You might miss the spot in Tigard, Oregon, if you don’t keep an eye out for the glowing “meetup here” sign above a door into what looks like a warehouse.
Inside, you’ll find a workshop full of printers that use everything from paper and ink to plastic filament, along with tools for cutting and gluing and trimming, comfy couches for conversations, and of course, lots of tables for playing games.
The members of the Stumptown Gamecrafters' Guild meet every Monday to play through their games, get feedback and use game-building essentials from cardstock to laser cutters.
On an evening in December, Sean Wittmeyer showed off a piece he recently made using a 3D printer — a familiar-looking airport control tower.
“So Sean’s been making this PDX game,” said Brendon Cheves, who runs the weekly group. “It could be any airport, but his [game] is themed around PDX. And… dice towers are pretty popular in games so we thought ‘what if we did the PDX control tower as a dice tower?’”
Cheves says that, besides being a fun way to play games and flex strategic and creative skills, the game makers guild provides a place for people to build community.

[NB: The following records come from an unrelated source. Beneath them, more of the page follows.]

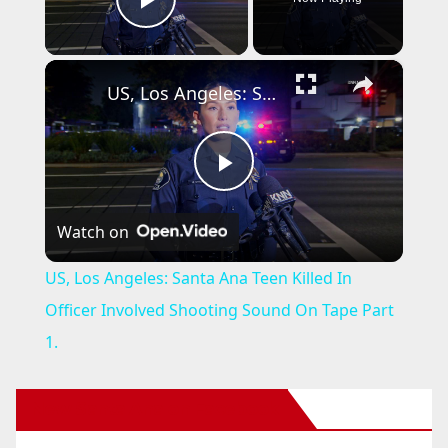
Play Video
×
US, Los Angeles: Santa Ana Teen Killed In Officer Involved Shooting Sound On Tape Part 1.
P
Watch on
l
US, Los Angeles: Santa Ana Teen Killed In
a
Officer Involved Shooting Sound On Tape Part
1.
y
New Santa Ana on Facebook
V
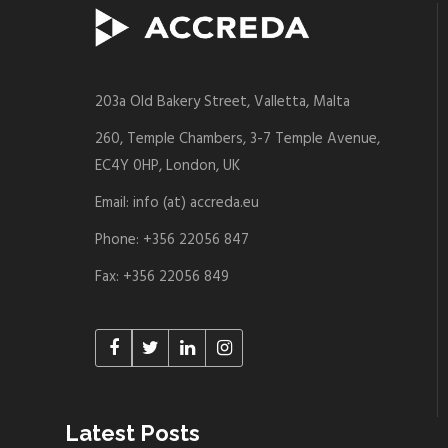
203a Old Bakery Street, Valletta, Malta
260, Temple Chambers, 3-7 Temple Avenue,
EC4Y 0HP, London, UK
Email: info (at) accreda.eu
Phone: +356 22056 847
Fax: +356 22056 849
Latest Posts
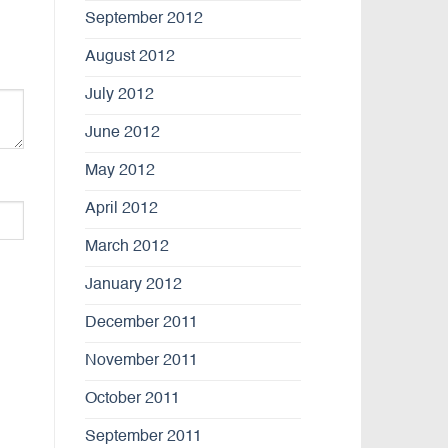
September 2012
August 2012
July 2012
June 2012
May 2012
April 2012
March 2012
January 2012
December 2011
November 2011
October 2011
September 2011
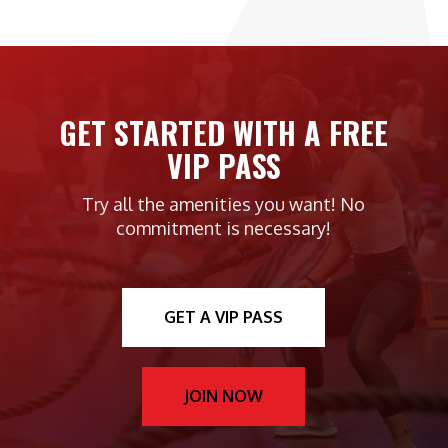
GET STARTED WITH A FREE
VIP PASS
Try all the amenities you want! No
commitment is necessary!
GET A VIP PASS
JOIN NOW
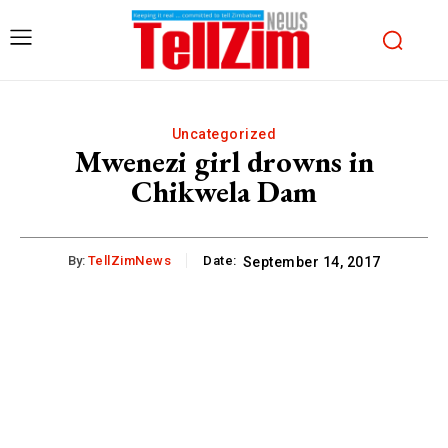
Uncategorized
Mwenezi girl drowns in
Chikwela Dam
By:
TellZimNews
Date:
September 14, 2017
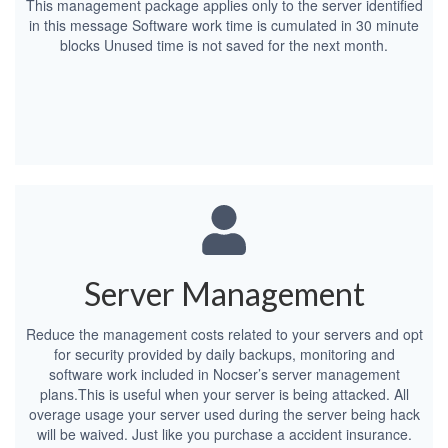
This management package applies only to the server identified
in this message Software work time is cumulated in 30 minute
blocks Unused time is not saved for the next month.
Server Management
Reduce the management costs related to your servers and opt
for security provided by daily backups, monitoring and
software work included in Nocser’s server management
plans.This is useful when your server is being attacked. All
overage usage your server used during the server being hack
will be waived. Just like you purchase a accident insurance.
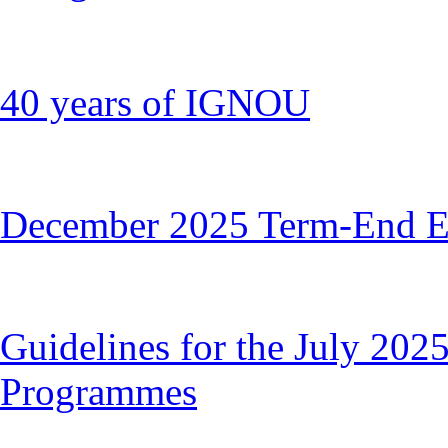
40 years of IGNOU
December 2025 Term-End E
Guidelines for the July 2025
Programmes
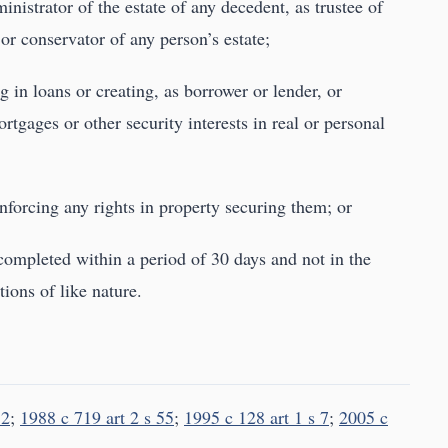
ministrator of the estate of any decedent, as trustee of
 or conservator of any person’s estate;
ng in loans or creating, as borrower or lender, or
tgages or other security interests in real or personal
enforcing any rights in property securing them; or
 completed within a period of 30 days and not in the
ions of like nature.
 2
;
1988 c 719 art 2 s 55
;
1995 c 128 art 1 s 7
;
2005 c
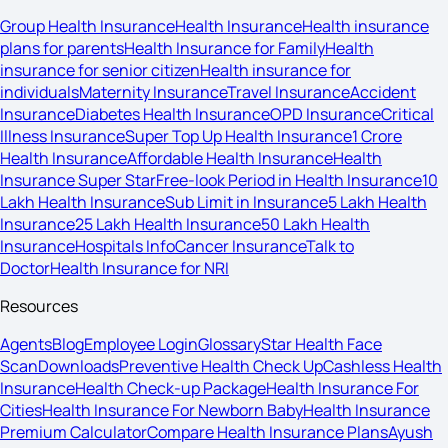
Group Health Insurance
Health Insurance
Health insurance
plans for parents
Health Insurance for Family
Health
insurance for senior citizen
Health insurance for
individuals
Maternity Insurance
Travel Insurance
Accident
Insurance
Diabetes Health Insurance
OPD Insurance
Critical
Illness Insurance
Super Top Up Health Insurance
1 Crore
Health Insurance
Affordable Health Insurance
Health
Insurance Super Star
Free-look Period in Health Insurance
10
Lakh Health Insurance
Sub Limit in Insurance
5 Lakh Health
Insurance
25 Lakh Health Insurance
50 Lakh Health
Insurance
Hospitals Info
Cancer Insurance
Talk to
Doctor
Health Insurance for NRI
Resources
Agents
Blog
Employee Login
Glossary
Star Health Face
Scan
Downloads
Preventive Health Check Up
Cashless Health
Insurance
Health Check-up Package
Health Insurance For
Cities
Health Insurance For Newborn Baby
Health Insurance
Premium Calculator
Compare Health Insurance Plans
Ayush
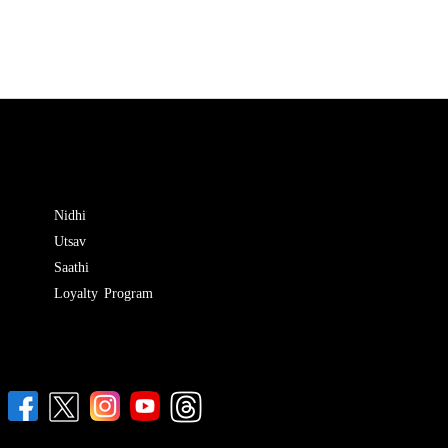
Nidhi
Utsav
Saathi
Loyalty Program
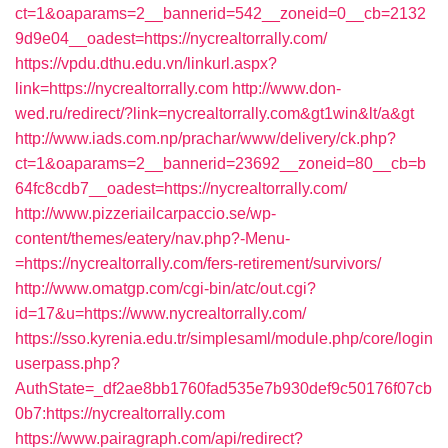
ct=1&oaparams=2__bannerid=542__zoneid=0__cb=2132
9d9e04__oadest=https://nycrealtorrally.com/
https://vpdu.dthu.edu.vn/linkurl.aspx?
link=https://nycrealtorrally.com
http://www.don-
wed.ru/redirect/?link=nycrealtorrally.com&gt1win&lt/a&gt
http://www.iads.com.np/prachar/www/delivery/ck.php?
ct=1&oaparams=2__bannerid=23692__zoneid=80__cb=b
64fc8cdb7__oadest=https://nycrealtorrally.com/
http://www.pizzeriailcarpaccio.se/wp-
content/themes/eatery/nav.php?-Menu-
=https://nycrealtorrally.com/fers-retirement/survivors/
http://www.omatgp.com/cgi-bin/atc/out.cgi?
id=17&u=https://www.nycrealtorrally.com/
https://sso.kyrenia.edu.tr/simplesaml/module.php/core/login
userpass.php?
AuthState=_df2ae8bb1760fad535e7b930def9c50176f07cb
0b7:https://nycrealtorrally.com
https://www.pairagraph.com/api/redirect?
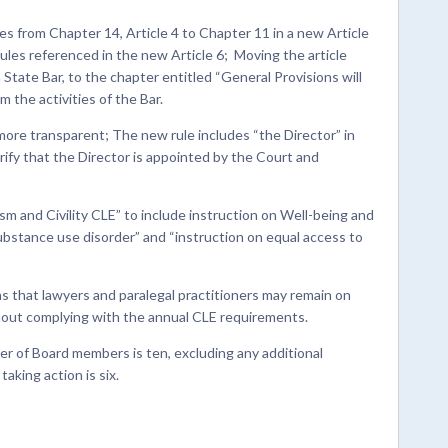
 from Chapter 14, Article 4 to Chapter 11 in a new Article
rules referenced in the new Article 6; Moving the article
State Bar, to the chapter entitled “General Provisions will
m the activities of the Bar.
more transparent; The new rule includes “the Director” in
larify that the Director is appointed by the Court and
sm and Civility CLE” to include instruction on Well-being and
bstance use disorder” and “instruction on equal access to
s that lawyers and paralegal practitioners may remain on
thout complying with the annual CLE requirements.
r of Board members is ten, excluding any additional
aking action is six.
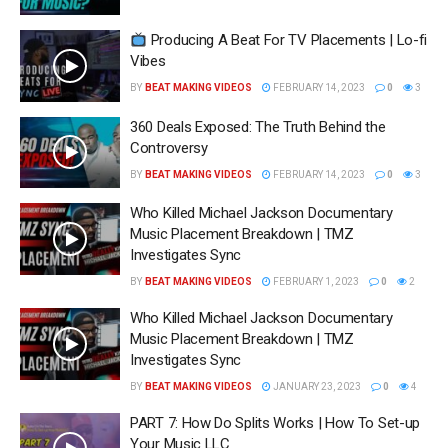
Producing A Beat For TV Placements | Lo-fi
Vibes
BY
BEAT MAKING VIDEOS
FEBRUARY 14, 2023
0
3
360 Deals Exposed: The Truth Behind the
Controversy
BY
BEAT MAKING VIDEOS
FEBRUARY 14, 2023
0
3
Who Killed Michael Jackson Documentary
Music Placement Breakdown | TMZ
Investigates Sync
BY
BEAT MAKING VIDEOS
FEBRUARY 1, 2023
0
2
Who Killed Michael Jackson Documentary
Music Placement Breakdown | TMZ
Investigates Sync
BY
BEAT MAKING VIDEOS
JANUARY 23, 2023
0
4
PART 7: How Do Splits Works | How To Set-up
Your Music LLC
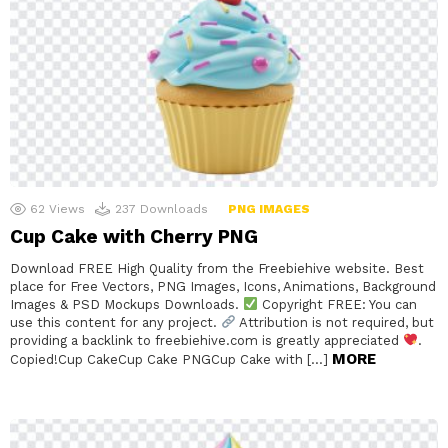
62
Views
237
Downloads
PNG IMAGES
Cup Cake with Cherry PNG
Download FREE High Quality from the Freebiehive website. Best
place for Free Vectors, PNG Images, Icons, Animations, Background
Images & PSD Mockups Downloads.
Copyright FREE: You can
use this content for any project.
Attribution is not required, but
providing a backlink to freebiehive.com is greatly appreciated
.
MORE
Copied!Cup CakeCup Cake PNGCup Cake with […]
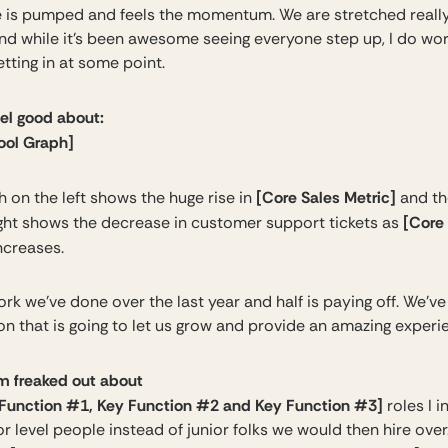
 is pumped and feels the momentum. We are stretched really
nd while it’s been awesome seeing everyone step up, I do wo
etting in at some point.
eel good about:
Cool Graph]
[Core Sales Metric]
 on the left shows the huge rise in
and th
[Core
ight shows the decrease in customer support tickets as
ncreases.
ork we’ve done over the last year and half is paying off. We’ve 
on that is going to let us grow and provide an amazing experi
m freaked out about
Function #1, Key Function #2 and Key Function #3]
roles I 
or level people instead of junior folks we would then hire over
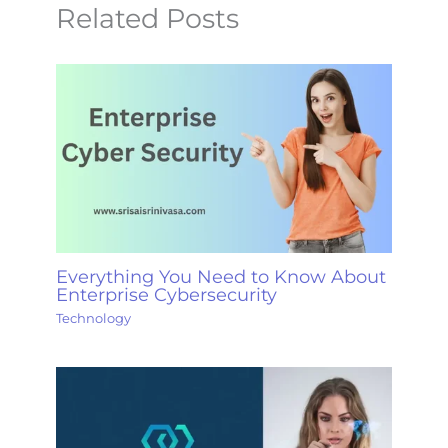
Related Posts
Everything You Need to Know About
Enterprise Cybersecurity
Technology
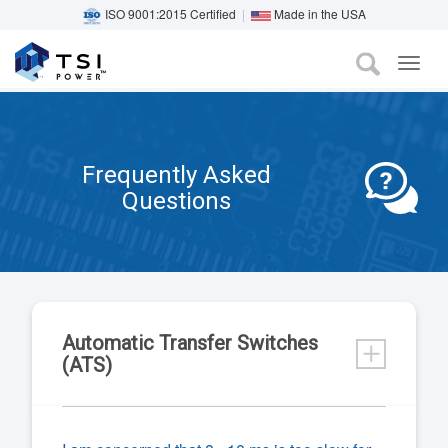
ISO 9001:2015 Certified
|
Made in the USA
TOG
Skip
NAVI
to
main
content
Frequently Asked
Questions
Automatic Transfer Switches
(ATS)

“Every game we play here is designed by people who come here,” said Cheves. “So that’s what makes it unique over all the other board game meetups that are going on in town. They’re all cool and you can play a lot of commercial games that way. But if you want to play really unique stuff you come here because it’s stuff that’s not on the market.”
Game designs range from simple concepts, like Nathan Monger’s “Pondora’s Crocs,” in which each player has a pair of frogs and one crocodile they can move across a small square board.
“They’re trying to get their two frogs together,” Monger explained. “And trying to use their crocodile to keep other frogs from crossing the pond.”
Other games, like the second iteration of Justin Cyr’s “AstroTech,” are a bit more complex.
“These give you different things that you’re able to do with different actions,” Cyr said while trimming the edge of the cards that allow players to unlock new spaces to move on their own boards. “At the same time you are racing other people to get those spaces.”
Other games come about because the maker wants to flex a particular creative skill. Erica Berg has been working on a route-building game with a huge, hand-painted board.
“I like to hand-draw my under drawing,” Berg said. “And then blow it up and then paste it on a panel and then do the painting over it.”
Cheves says the group has pushed the boundaries of traditional board games with things like simultaneous play: when you don’t have to wait around for your turn, because it’s everyone’s turn … all the time!
That concept led to a game about art forgery.
“This game is completely chaotic,” Cheves said. “It can be played with up to 12 simultaneous players and we’ve done it once on the pool table.”
As the game makers are continuously designing and playing the game, they make changes to the game based on feedback from the players. For example, the art forgery game ended up incorporating cheating.
“We realized unintentional cheating was happening a lot because there was so much chaos,” Cheves said. “So why not make it part of the game? That [way] you’ve got to watch over other people and if you see them cheat you get to take advantage of what they were cheating on.”
Cheves said the best way to come up with new mechanics is simply to play a whole bunch of games that are already published.
Which means there might be more game designers joining the group in the future, because people have been playing a lot more board games in the last few years. Just ask someone who works at a board game store.
“We’ve had a lot of folks come in that are just moved to town or are new to the area or just looking for a way to get out of their house on the weekends,” said Alex Hart, who works at the Portland location of Guardian Games. “So it’s been an awesome way to bring the community together.”
Hart runs a board game open play night at the store and considers himself a board game sommelier. He also makes videos reviewing or recommending board games on YouTube and TikTok.
During the weekly meetup, Hart serves as a game instructor and bartender.
“But also sort of be a matchmaker amongst these people,” Hart said, “to introduce new folks to one another… We are in the thick of board game season now. I look outside, I see it’s gray, and I’m like ‘perfect.’ This is great. Nobody wants to walk outside, everybody wants to come in and play board games with me.”
Brendon Cheves agrees with that assessment for why the pull of a good game seems particularly strong in the Pacific Northwest.
“Because it rains all the time,” Cheves said. “What else are you gonna do?”
He also pointed to a general culture of inclusion in the region, although the board game community still struggles when it comes to making sure everyone feels welcome.
“We don’t have very many women,” says Cheves. “But I think that’s true for most of the board gaming groups in town. It’d be nice if we could figure out a way to change it.”
Cheves doesn’t see the need for new board games dying down any time soon, so he’s got time to think of ways to draw in more gender diversity.
In the meantime, the members of the Stumptown Gamecrafters' Guild will keep growing their community with each roll of the dice, or every card drawn, whatever mechanic they dream up next to drive toward victory, or at the very least win a few more friends.